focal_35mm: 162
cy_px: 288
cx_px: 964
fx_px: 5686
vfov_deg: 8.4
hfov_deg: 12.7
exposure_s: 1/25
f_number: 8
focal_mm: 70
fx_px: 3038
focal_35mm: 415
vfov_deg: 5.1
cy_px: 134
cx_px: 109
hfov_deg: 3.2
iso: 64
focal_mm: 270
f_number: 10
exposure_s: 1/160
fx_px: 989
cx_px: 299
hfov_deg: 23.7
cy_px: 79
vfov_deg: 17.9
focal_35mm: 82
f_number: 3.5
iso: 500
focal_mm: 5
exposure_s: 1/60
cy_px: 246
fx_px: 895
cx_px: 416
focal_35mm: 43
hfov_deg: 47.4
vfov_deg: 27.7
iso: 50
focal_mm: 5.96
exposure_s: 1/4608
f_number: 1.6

--

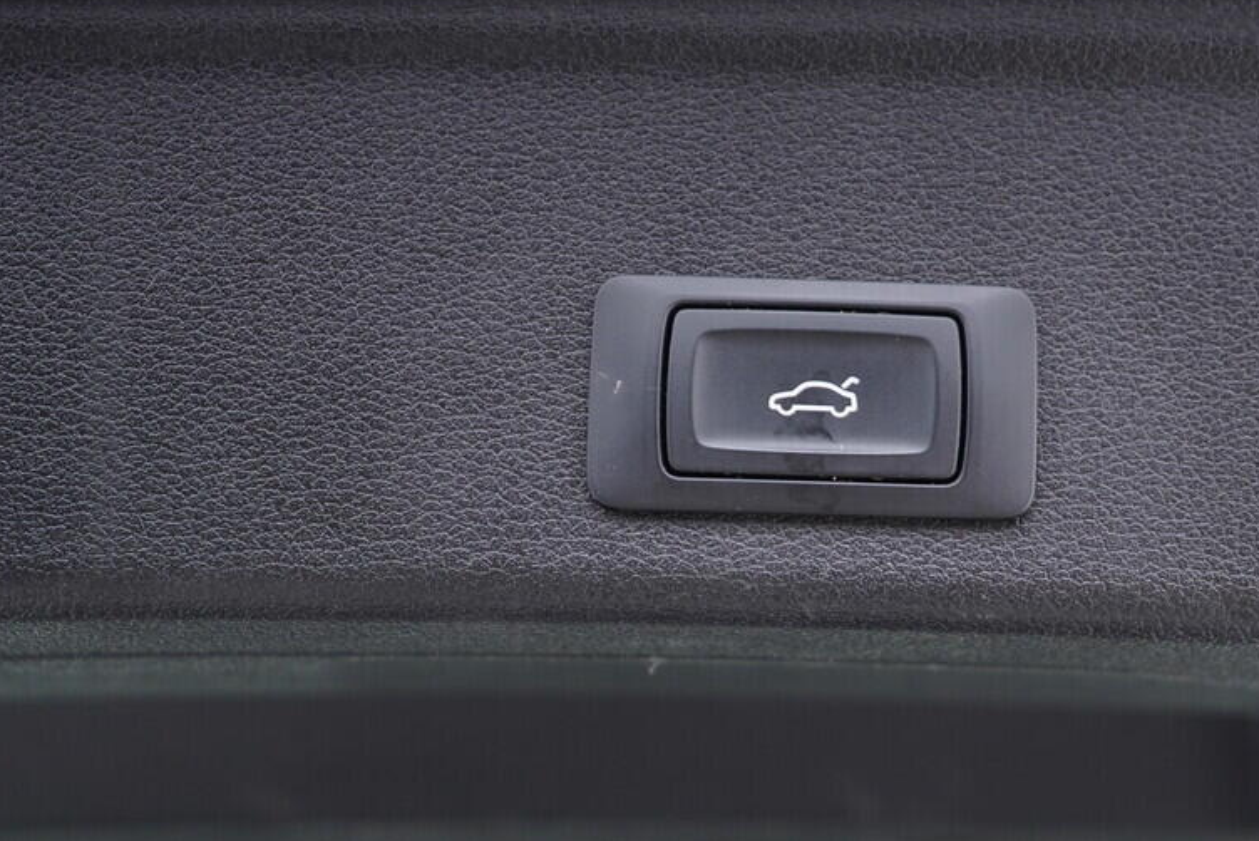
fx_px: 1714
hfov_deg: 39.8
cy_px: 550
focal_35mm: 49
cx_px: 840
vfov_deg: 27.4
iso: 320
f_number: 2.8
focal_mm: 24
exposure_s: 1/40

→ **What is being asked**
Would you please repeat exactly the lines above, starting at the line with "hfov_deg: 3.2" and stopping at the line with "f_number: 1.6", both included?

→ **Response area**
hfov_deg: 3.2
iso: 64
focal_mm: 270
f_number: 10
exposure_s: 1/160
fx_px: 989
cx_px: 299
hfov_deg: 23.7
cy_px: 79
vfov_deg: 17.9
focal_35mm: 82
f_number: 3.5
iso: 500
focal_mm: 5
exposure_s: 1/60
cy_px: 246
fx_px: 895
cx_px: 416
focal_35mm: 43
hfov_deg: 47.4
vfov_deg: 27.7
iso: 50
focal_mm: 5.96
exposure_s: 1/4608
f_number: 1.6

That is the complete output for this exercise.